Sunday, August 13, 2006

“Turn ‘em all on, then turn ‘em all down...”

 

I am loading the car when the phone rings. It is Stalker Bertie who is already at tonight's gig and mysteriously offers the advice that I should pack an extra acoustic guitar. It seems that the venue has had a council-approved decibel meter installed, wired irrevocably to the power supply. Upon arrival it transpires that the previous night's band managed one thwack on the kick drum before departing in high dudgeon, and ominously The Drummer has set up only a bass, snare and hi hat ensemble and is regarding the soundchecking Singer mournfully. 

Sure enough, our saturday night out loosing the hopes and cares of the working week through the medium of loud rock music is to be skewed slightly and we settle down on stools for an evening of overly polite strumming, battling both the ever-present draconia of the amber light on the meter and the ribald revelry of the lads just to our right who are exploring the social possibilities of massive lager consumption, mobile-phone related humour and raucous repartee, some of which regularly threatens to trip the light not-so-fantastic without any of our help at all. I bet they're having no trouble washing away the week's cares. Still, needs must, and The Singer, who is currently resting between engagements, is keen to uphold the showbiz maxim that the show-offs must go on. And so we do.

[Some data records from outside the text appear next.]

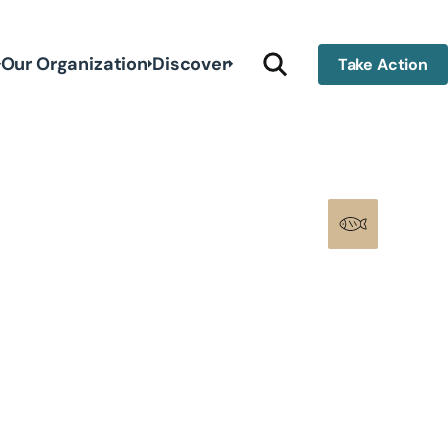
Our Organization
Discover
Take Action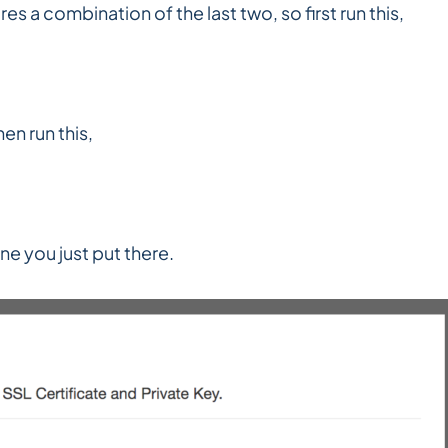
es a combination of the last two, so first run this,
en run this,
ne you just put there.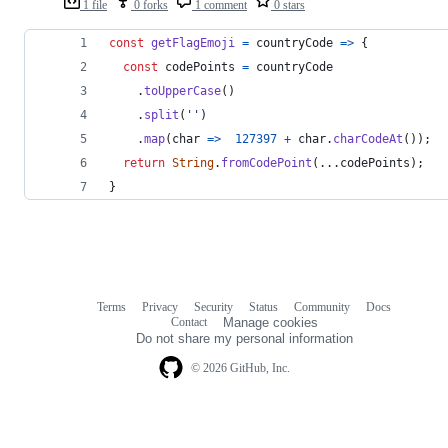
1 file
0 forks
1 comment
0 stars
const
getFlagEmoji
=
countryCode
=>
{
const
codePoints
=
countryCode
.
toUpperCase
(
)
.
split
(
''
)
.
map
(
char
=>
127397
+
char
.
charCodeAt
(
)
)
;
return
String
.
fromCodePoint
(
...
codePoints
)
;
}
Terms
Privacy
Security
Status
Community
Docs
Footer
Footer
Contact
Manage cookies
navigation
Do not share my personal information
© 2026 GitHub, Inc.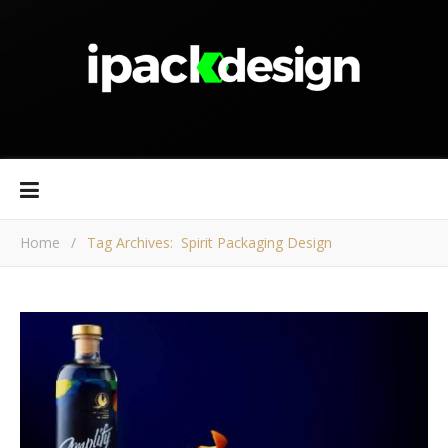
Home
/
Tag Archives: Spirit Packaging Design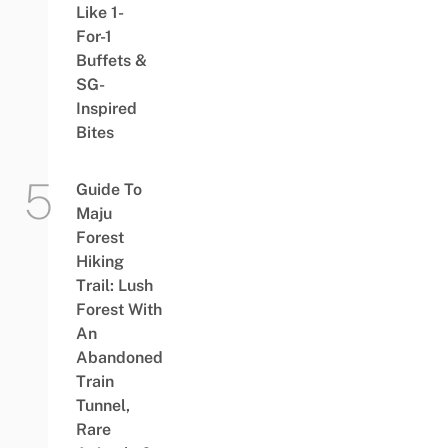
Like 1-
For-1
Buffets &
SG-
Inspired
Bites
Guide To
Maju
Forest
Hiking
Trail: Lush
Forest With
An
Abandoned
Train
Tunnel,
Rare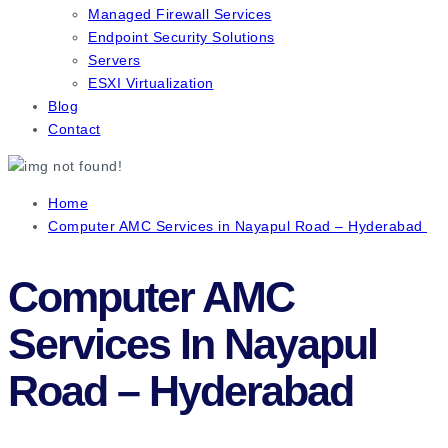
Managed Firewall Services
Endpoint Security Solutions
Servers
ESXI Virtualization
Blog
Contact
Home
Computer AMC Services in Nayapul Road – Hyderabad
Computer AMC
Services In Nayapul
Road – Hyderabad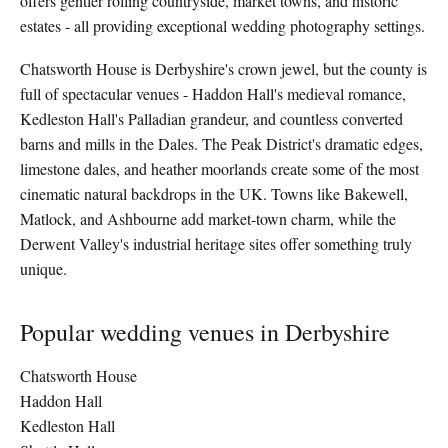
offers gentler rolling countryside, market towns, and historic
estates - all providing exceptional wedding photography settings.
Chatsworth House is Derbyshire's crown jewel, but the county is
full of spectacular venues - Haddon Hall's medieval romance,
Kedleston Hall's Palladian grandeur, and countless converted
barns and mills in the Dales. The Peak District's dramatic edges,
limestone dales, and heather moorlands create some of the most
cinematic natural backdrops in the UK. Towns like Bakewell,
Matlock, and Ashbourne add market-town charm, while the
Derwent Valley's industrial heritage sites offer something truly
unique.
Popular wedding venues in Derbyshire
Chatsworth House
Haddon Hall
Kedleston Hall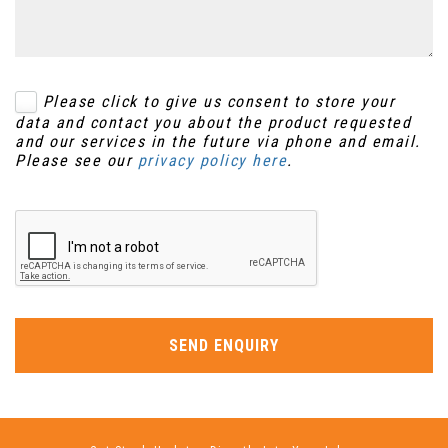
Please click to give us consent to store your
data and contact you about the product requested
and our services in the future via phone and email.
Please see our
privacy policy here
.
SEND ENQUIRY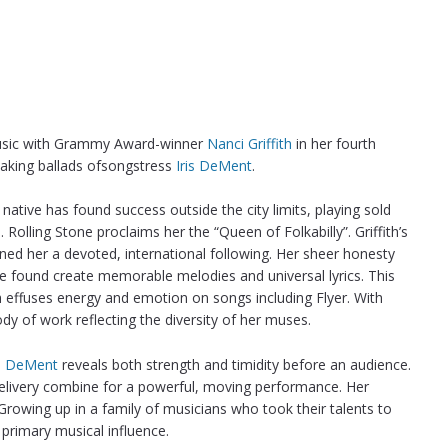
music with Grammy Award-winner
Nanci Griffith
in her fourth
eaking ballads ofsongstress
Iris DeMent
.
 native has found success outside the city limits, playing sold
olling Stone proclaims her the “Queen of Folkabilly”. Griffith’s
ned her a devoted, international following. Her sheer honesty
ve found create memorable melodies and universal lyrics. This
th effuses energy and emotion on songs including Flyer. With
ody of work reflecting the diversity of her muses.
is DeMent
reveals both strength and timidity before an audience.
delivery combine for a powerful, moving performance. Her
Growing up in a family of musicians who took their talents to
 primary musical influence.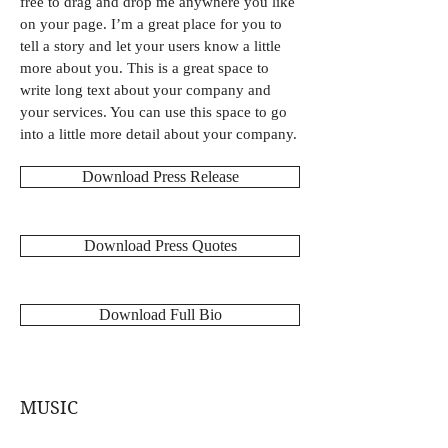
free to drag and drop me anywhere you like
on your page. I’m a great place for you to
tell a story and let your users know a little
more about you. This is a great space to
write long text about your company and
your services. You can use this space to go
into a little more detail about your company.
Download Press Release
Download Press Quotes
Download Full Bio
MUSIC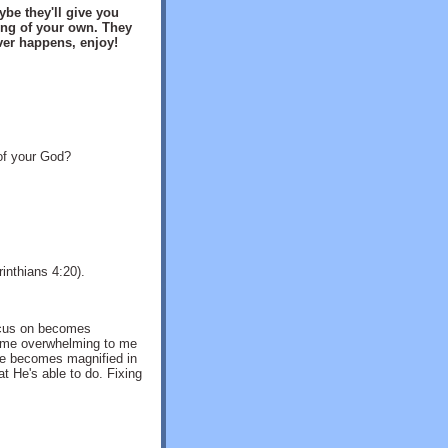
be they'll give you
ng of your own. They
ver happens, enjoy!
 of your God?
inthians 4:20).
ocus on becomes
come overwhelming to me
 He becomes magnified in
 He's able to do. Fixing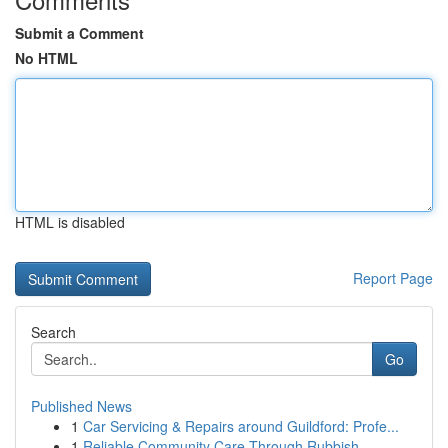
Submit a Comment
No HTML
HTML is disabled
Report Page
Search
Go
Published News
1
Car Servicing & Repairs around Guildford: Profe...
1
Reliable Community Care Through Rubbish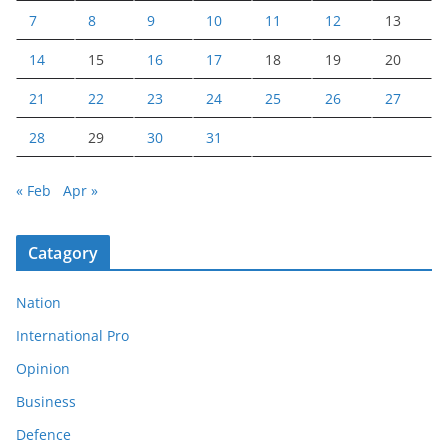
7
8
9
10
11
12
13
14
15
16
17
18
19
20
21
22
23
24
25
26
27
28
29
30
31
« Feb
Apr »
Catagory
Nation
International Pro
Opinion
Business
Defence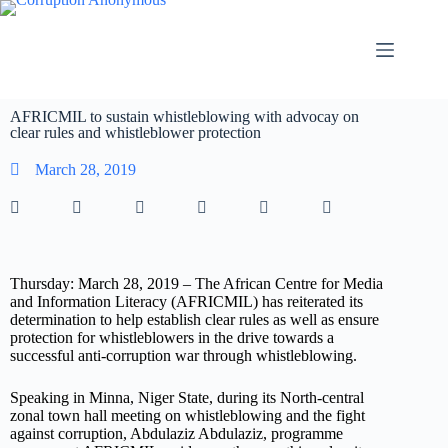
AFRICMIL to sustain whistleblowing with advocay on
clear rules and whistleblower protection
March 28, 2019
Thursday: March 28, 2019 – The African Centre for Media
and Information Literacy (AFRICMIL) has reiterated its
determination to help establish clear rules as well as ensure
protection for whistleblowers in the drive towards a
successful anti-corruption war through whistleblowing.
Speaking in Minna, Niger State, during its North-central
zonal town hall meeting on whistleblowing and the fight
against corruption, Abdulaziz Abdulaziz, programme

After the third power cut in three songs we have found our level and worked out that it is the harmony vocals which seem to be both triggering the electrical blowouts and keeping us going through them, and for a band that prides itself on its harmony work this is clearly going to be an issue. Gallows humour takes over as we try to entertain (after all, that's our job) as well as salvage our dignity - a 'London Calling' lyric is subtly altered to report "London Calling / and I don't wanna shout / 'Cause every time I do / That fucking thing keeps cutting out" before the Noel Cowardesque reading of the songs slides to a jazzy denouement involving the call-and-response backing vocals originally found in 'The Monster Mash'. It's not supposed to be a joke band, but the temptation to play up to the audience is overwhelming on occasion. A popular Kaiser Chiefs' anthem is presented as 'I Predict It's Quiet', and 'Smile' is taken at a steady swing jog. 

We are forbidden from playing past eleven, which is a blessed relief and we gamely throw in a polite 'Fat Bottomed Girls' to close the show. That The Drummer, bereft of his usual armoury of percussion, manages to trip the power by vocally freestyling the big drum fill is the final ignomy. There is a gentle faux-Who trashing of kit before we accept defeat. And our gig money. Stalker Bertie sympathises as his uncannily similarly-featured father slopes up and stands next to him, giving us a collective Back To The Future-esque vision of Stalker Senior handing over an envelope containg the words "....and if you get to the band on friday, tell them to cancel the gig and go out on the town instead." 

I receive a text from my friend James, who is at the festival I would have gone to if we weren't gigging. Glenn Tilbrook's doing Squeeze songs backed by Fairport Convention and "...it sounds great!". I don't know what the weather's like in Cropredy, but here it's just started raining.